**DATA SECTION**

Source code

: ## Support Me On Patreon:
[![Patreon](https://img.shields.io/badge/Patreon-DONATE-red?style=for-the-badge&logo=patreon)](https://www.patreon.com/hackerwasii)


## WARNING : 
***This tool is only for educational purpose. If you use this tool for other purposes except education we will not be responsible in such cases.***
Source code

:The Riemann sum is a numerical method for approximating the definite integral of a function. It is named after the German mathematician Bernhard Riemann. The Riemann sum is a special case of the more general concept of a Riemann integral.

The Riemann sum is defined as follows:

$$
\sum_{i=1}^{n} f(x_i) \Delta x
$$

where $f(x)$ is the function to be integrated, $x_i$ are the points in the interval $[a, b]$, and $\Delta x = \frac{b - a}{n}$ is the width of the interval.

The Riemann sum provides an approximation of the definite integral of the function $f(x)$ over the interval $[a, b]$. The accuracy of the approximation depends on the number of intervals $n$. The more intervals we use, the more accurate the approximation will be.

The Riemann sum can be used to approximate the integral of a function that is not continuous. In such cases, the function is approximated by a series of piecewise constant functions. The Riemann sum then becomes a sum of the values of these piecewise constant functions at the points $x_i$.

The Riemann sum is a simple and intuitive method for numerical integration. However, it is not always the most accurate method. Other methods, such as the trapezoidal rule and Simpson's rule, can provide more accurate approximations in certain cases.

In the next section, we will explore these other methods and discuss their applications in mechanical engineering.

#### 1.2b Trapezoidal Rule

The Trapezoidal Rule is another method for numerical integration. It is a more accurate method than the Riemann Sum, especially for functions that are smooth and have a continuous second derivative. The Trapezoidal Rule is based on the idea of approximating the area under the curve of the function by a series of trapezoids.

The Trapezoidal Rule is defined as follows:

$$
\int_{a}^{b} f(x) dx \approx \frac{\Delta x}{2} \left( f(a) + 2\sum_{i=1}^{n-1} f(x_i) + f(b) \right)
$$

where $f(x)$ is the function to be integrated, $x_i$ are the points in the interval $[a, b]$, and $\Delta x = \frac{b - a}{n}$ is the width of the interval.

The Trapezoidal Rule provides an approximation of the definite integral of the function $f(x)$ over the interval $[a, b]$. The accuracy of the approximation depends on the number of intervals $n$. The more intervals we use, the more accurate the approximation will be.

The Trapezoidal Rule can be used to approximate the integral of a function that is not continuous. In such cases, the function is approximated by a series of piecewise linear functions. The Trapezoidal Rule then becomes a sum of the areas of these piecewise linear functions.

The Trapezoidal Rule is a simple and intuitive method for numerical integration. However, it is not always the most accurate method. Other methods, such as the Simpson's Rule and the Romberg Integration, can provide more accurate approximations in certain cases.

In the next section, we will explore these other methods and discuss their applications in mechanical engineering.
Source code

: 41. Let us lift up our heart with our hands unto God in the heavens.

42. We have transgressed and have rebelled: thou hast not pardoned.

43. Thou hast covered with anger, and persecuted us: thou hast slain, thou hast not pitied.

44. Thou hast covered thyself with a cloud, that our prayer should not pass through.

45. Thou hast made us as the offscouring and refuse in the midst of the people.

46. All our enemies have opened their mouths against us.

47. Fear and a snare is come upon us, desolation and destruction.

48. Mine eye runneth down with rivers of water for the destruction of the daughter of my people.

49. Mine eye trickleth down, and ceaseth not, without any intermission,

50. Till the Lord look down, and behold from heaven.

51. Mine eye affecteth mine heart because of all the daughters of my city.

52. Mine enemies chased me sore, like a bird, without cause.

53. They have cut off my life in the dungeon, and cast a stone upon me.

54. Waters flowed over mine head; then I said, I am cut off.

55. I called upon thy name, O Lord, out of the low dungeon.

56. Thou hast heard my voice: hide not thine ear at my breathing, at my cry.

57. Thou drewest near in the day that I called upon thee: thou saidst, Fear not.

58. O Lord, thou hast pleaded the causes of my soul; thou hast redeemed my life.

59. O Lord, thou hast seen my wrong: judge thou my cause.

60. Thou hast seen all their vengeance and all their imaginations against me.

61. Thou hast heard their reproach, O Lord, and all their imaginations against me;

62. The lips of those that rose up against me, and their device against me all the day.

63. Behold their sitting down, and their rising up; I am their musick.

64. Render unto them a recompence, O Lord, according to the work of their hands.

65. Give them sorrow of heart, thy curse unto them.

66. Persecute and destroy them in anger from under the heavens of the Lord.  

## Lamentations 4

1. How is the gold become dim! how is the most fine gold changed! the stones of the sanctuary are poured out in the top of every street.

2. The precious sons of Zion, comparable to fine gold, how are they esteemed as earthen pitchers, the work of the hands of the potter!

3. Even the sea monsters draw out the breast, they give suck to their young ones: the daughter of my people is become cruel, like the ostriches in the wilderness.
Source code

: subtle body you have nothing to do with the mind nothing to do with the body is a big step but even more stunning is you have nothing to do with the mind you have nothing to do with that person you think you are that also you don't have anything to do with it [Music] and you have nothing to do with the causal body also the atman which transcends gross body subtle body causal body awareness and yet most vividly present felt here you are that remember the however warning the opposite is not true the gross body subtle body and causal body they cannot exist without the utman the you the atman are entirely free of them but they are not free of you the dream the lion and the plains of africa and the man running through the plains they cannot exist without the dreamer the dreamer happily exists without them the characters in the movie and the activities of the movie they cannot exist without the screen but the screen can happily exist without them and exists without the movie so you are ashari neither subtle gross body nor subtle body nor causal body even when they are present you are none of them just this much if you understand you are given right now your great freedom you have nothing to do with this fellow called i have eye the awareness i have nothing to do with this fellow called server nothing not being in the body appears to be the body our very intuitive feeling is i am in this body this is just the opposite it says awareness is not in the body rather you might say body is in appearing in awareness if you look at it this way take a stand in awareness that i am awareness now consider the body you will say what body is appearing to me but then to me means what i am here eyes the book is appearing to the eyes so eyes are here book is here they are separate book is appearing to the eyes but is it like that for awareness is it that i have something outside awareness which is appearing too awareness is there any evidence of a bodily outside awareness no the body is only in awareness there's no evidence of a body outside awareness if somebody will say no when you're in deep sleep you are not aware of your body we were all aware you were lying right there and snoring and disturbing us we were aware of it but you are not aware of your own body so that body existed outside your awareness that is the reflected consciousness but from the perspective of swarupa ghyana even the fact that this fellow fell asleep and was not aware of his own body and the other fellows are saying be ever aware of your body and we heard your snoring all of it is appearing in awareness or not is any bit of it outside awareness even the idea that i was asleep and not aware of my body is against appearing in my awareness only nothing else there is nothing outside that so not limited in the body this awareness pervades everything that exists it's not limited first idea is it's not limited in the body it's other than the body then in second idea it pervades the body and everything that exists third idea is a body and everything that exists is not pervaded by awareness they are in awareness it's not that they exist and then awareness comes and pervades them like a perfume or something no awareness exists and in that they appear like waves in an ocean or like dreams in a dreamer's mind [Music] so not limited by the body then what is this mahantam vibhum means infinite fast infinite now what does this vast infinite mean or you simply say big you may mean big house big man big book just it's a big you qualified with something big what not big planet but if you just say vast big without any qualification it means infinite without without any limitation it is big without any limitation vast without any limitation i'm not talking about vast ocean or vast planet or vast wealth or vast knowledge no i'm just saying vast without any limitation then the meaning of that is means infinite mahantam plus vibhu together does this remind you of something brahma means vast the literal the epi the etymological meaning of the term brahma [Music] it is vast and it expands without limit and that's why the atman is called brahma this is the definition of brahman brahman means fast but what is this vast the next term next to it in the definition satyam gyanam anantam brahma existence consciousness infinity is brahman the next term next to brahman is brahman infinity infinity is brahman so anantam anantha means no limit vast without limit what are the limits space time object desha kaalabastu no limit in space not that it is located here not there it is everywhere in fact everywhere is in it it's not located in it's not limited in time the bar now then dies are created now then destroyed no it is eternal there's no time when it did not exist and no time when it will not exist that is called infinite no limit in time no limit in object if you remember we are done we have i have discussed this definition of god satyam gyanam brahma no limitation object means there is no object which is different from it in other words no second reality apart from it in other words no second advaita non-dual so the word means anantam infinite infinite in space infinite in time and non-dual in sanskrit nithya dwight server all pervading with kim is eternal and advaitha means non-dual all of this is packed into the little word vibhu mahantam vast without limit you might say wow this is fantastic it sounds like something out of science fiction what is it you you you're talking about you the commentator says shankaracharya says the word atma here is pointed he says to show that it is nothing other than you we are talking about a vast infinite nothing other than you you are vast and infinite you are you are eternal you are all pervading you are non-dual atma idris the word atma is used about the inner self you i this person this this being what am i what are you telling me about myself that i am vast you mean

**TASK OBJECTIVE**
Copy out, without any change, the portion of the data that begins with the line containing "51. Mine eye" and ends with the line containing "2. The precious", including both of those lines.

**ANSWER FOR THE TASK**
51. Mine eye affecteth mine heart because of all the daughters of my city.

52. Mine enemies chased me sore, like a bird, without cause.

53. They have cut off my life in the dungeon, and cast a stone upon me.

54. Waters flowed over mine head; then I said, I am cut off.

55. I called upon thy name, O Lord, out of the low dungeon.

56. Thou hast heard my voice: hide not thine ear at my breathing, at my cry.

57. Thou drewest near in the day that I called upon thee: thou saidst, Fear not.

58. O Lord, thou hast pleaded the causes of my soul; thou hast redeemed my life.

59. O Lord, thou hast seen my wrong: judge thou my cause.

60. Thou hast seen all their vengeance and all their imaginations against me.

61. Thou hast heard their reproach, O Lord, and all their imaginations against me;

62. The lips of those that rose up against me, and their device against me all the day.

63. Behold their sitting down, and their rising up; I am their musick.

64. Render unto them a recompence, O Lord, according to the work of their hands.

65. Give them sorrow of heart, thy curse unto them.

66. Persecute and destroy them in anger from under the heavens of the Lord.  

## Lamentations 4

1. How is the gold become dim! how is the most fine gold changed! the stones of the sanctuary are poured out in the top of every street.

2. The precious sons of Zion, comparable to fine gold, how are they esteemed as earthen pitchers, the work of the hands of the potter!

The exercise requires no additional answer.